◆ Assignment: From the first line to the last, output the records exactly and drop any images.
▶
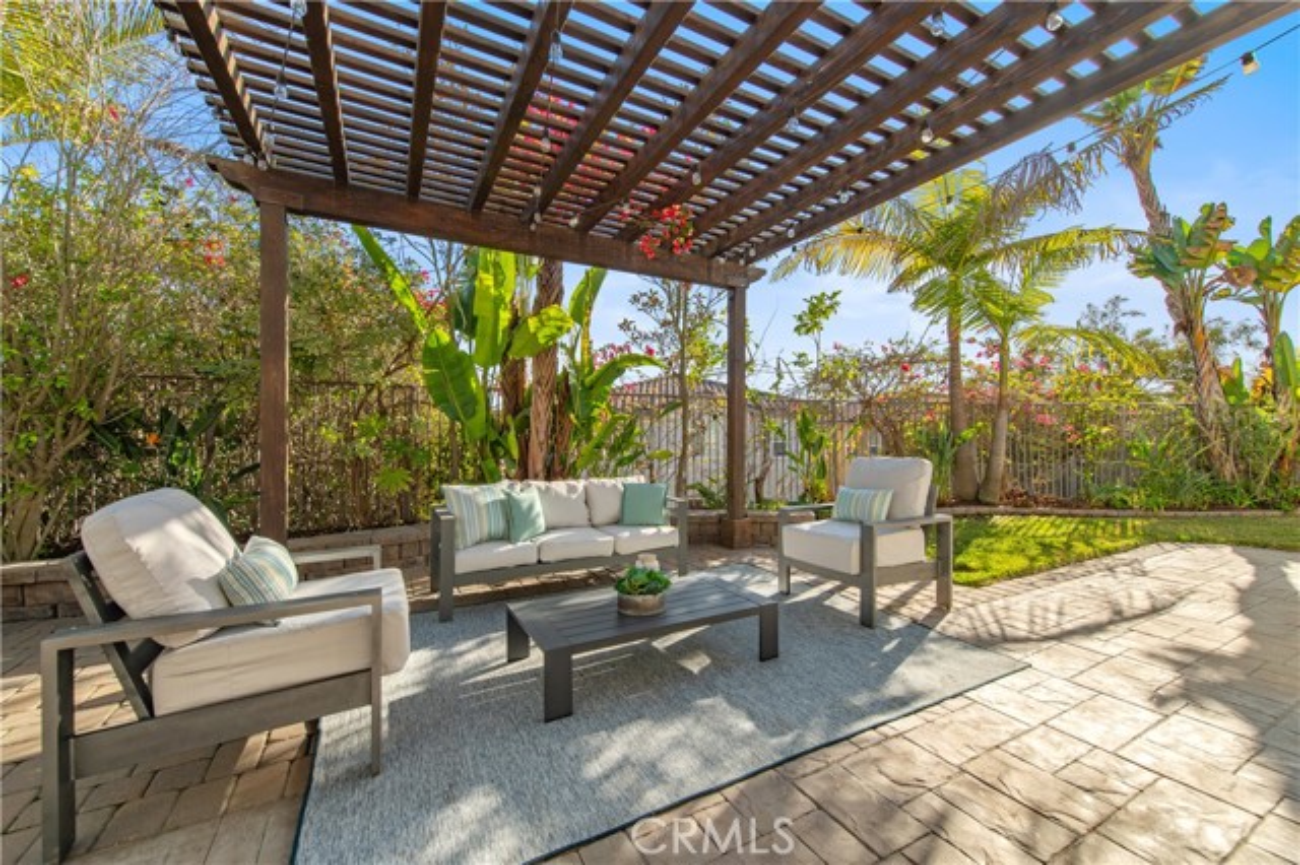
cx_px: 650
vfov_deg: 81.1
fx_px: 505
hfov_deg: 104.3
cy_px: 432
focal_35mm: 14
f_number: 6.3
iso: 100
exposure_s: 1/320
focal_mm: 14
◀
◆ Reply:
cx_px: 650
vfov_deg: 81.1
fx_px: 505
hfov_deg: 104.3
cy_px: 432
focal_35mm: 14
f_number: 6.3
iso: 100
exposure_s: 1/320
focal_mm: 14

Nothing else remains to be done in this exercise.